Many of those who proposed the ideas above were mocked, jailed, tortured, or even crucified.
The future heretics bring to the present can also assume the form of declarations, such as:
“I will run a mile in less than three minutes.”
“We will put a man on the moon and bring him home safely by the end of the decade.”
“Little boys and girls will one day not be concerned with the color of their skins.”
“Homosexuals should have pride.”
The heretics who made those declarations were ridiculed, stoned, fire-hosed, or assassinated.
Heretics can also come to us with ways to do something we already do but in a manner we never dreamed was possible: the printing press, the horseless carriage, the knuckle ball, the quartz timepiece, blood transfusions, electrically amplified musical instruments, aluminum cans, building implosions, satellite communications, digital recordings. Each of those adaptations met disparagement and an endless stream of reasons why they were not just impossible, but dangerous.
A world without heretics is a world with no future––a world in which time stands still.
Were it not for heretics, we’d still be living in caves, fearful of the night, defending ourselves with rocks, and sacrificing virgins to appease gods. In fact, if it weren’t for heretics, our species may not have survived at all.
So why do we always resist and ridicule the heretic? Why is it that anyone who thinks, speaks, or behaves profoundly differently than we do is queer at best, burned at the stake at worst? And why is this sad human habit so especially prevalent today?

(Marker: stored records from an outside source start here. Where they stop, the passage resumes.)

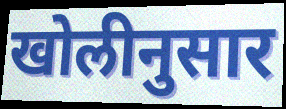
खोलीनुसार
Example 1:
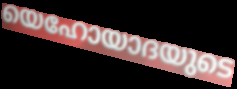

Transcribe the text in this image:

യെഹോയാദയുടെ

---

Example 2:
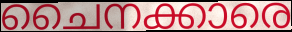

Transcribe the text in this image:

ചൈനക്കാരെ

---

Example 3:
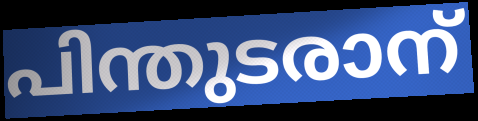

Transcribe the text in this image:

പിന്തുടരാന്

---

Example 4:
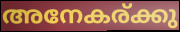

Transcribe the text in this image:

അനേകര്ക്കു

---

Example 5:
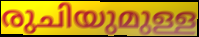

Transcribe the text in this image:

രുചിയുമുള്ള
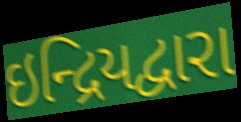
ઇન્દ્રિયદ્વારા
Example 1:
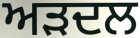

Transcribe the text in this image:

ਅੜਦਲ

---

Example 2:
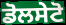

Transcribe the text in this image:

ਡੋਲਸੇਟੋ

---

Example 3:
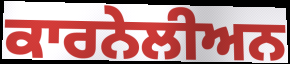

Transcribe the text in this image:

ਕਾਰਨੇਲੀਅਨ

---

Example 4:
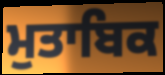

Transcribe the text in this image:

ਮੁਤਾਬਿਕ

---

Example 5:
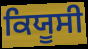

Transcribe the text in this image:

ਕਿਯੂਸੀ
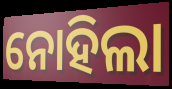
ନୋହିଲା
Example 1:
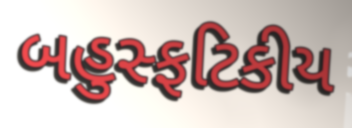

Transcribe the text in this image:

બહુસ્ફટિકીય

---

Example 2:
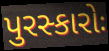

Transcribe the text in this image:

પુરસ્કારોઃ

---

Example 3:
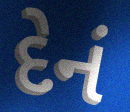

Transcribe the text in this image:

દેનં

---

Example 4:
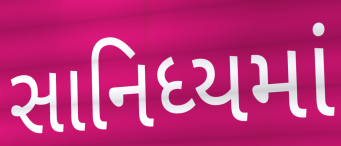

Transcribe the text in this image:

સાનિધ્યમાં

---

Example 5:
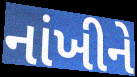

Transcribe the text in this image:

નાંખીને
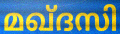
മഖ്ദസി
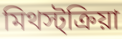
মিথস্ট্ক্রিয়া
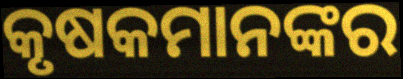
କୃଷକମାନଙ୍କର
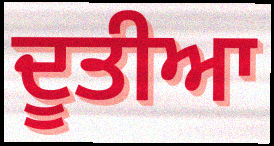
ਦੂਤੀਆ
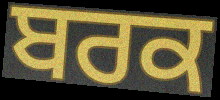
ਬਰਕ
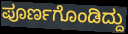
ಪೂರ್ಣಗೊಂಡಿದ್ದು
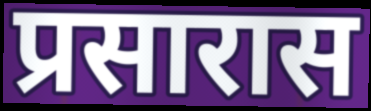
प्रसारास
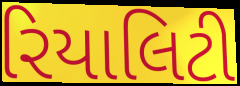
રિયાલિટી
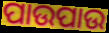
ପାଉପାଉ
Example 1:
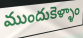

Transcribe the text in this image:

ముందుకెళ్ళాం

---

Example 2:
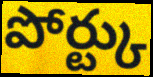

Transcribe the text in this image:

పోర్ట్కు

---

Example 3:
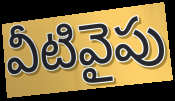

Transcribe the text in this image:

వీటివైపు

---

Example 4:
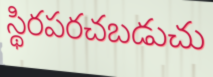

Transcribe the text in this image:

స్థిరపరచబడుచు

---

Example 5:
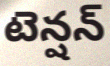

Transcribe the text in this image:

టెన్షన్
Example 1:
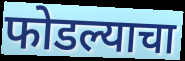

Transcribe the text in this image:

फोडल्याचा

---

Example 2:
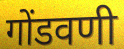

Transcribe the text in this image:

गोंडवणी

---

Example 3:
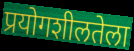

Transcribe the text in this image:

प्रयोगशीलतेला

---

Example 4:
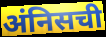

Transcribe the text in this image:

अंनिसची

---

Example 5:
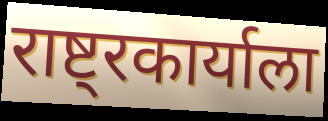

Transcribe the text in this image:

राष्ट्रकार्याला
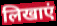
लिखाएं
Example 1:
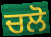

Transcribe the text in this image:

ਚਲੋ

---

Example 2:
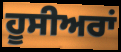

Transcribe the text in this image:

ਹੂਸੀਅਰਾਂ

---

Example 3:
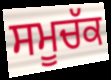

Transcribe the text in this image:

ਸਮੂਚੱਕ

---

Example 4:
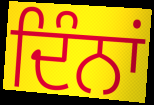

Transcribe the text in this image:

ਦਿੰਨਾਂ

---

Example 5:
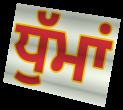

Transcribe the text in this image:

ਧੁੱਮਾਂ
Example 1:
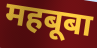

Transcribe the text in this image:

महबूबा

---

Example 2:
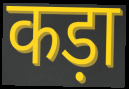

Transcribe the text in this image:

कड़ा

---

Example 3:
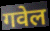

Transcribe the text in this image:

गवेल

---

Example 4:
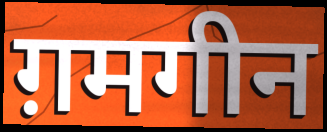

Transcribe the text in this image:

ग़मगीन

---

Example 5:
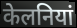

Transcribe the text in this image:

केलनियां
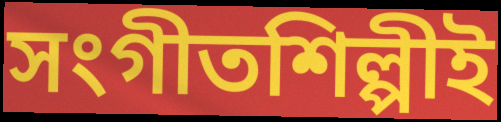
সংগীতশিল্পীই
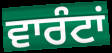
ਵਾਰੰਟਾਂ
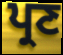
ਪ੍ਰਣ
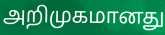
அறிமுகமானது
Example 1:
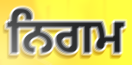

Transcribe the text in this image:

ਨਿਗਮ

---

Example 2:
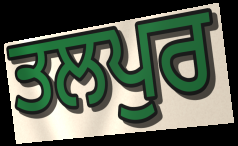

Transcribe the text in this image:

ਤਲਪੁਰ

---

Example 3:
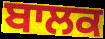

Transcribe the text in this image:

ਬਾਲਕ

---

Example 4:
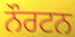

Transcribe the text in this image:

ਨੌਰਟਨ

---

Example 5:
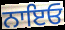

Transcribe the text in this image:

ਨਾਇਓ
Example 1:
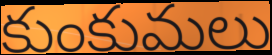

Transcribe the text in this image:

కుంకుమలు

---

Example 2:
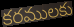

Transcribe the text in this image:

Why is it that if someone says or does something that deeply questions our way of thinking or doing, we become so upset that we assassinate their character and shame them into silence?
Will we ever recognize heretics as a rare and precious commodity to be heard and nurtured? What if we accepted heretics, welcomed, and even encouraged and revered them?
Why can’t we just see that our lives would suck without them?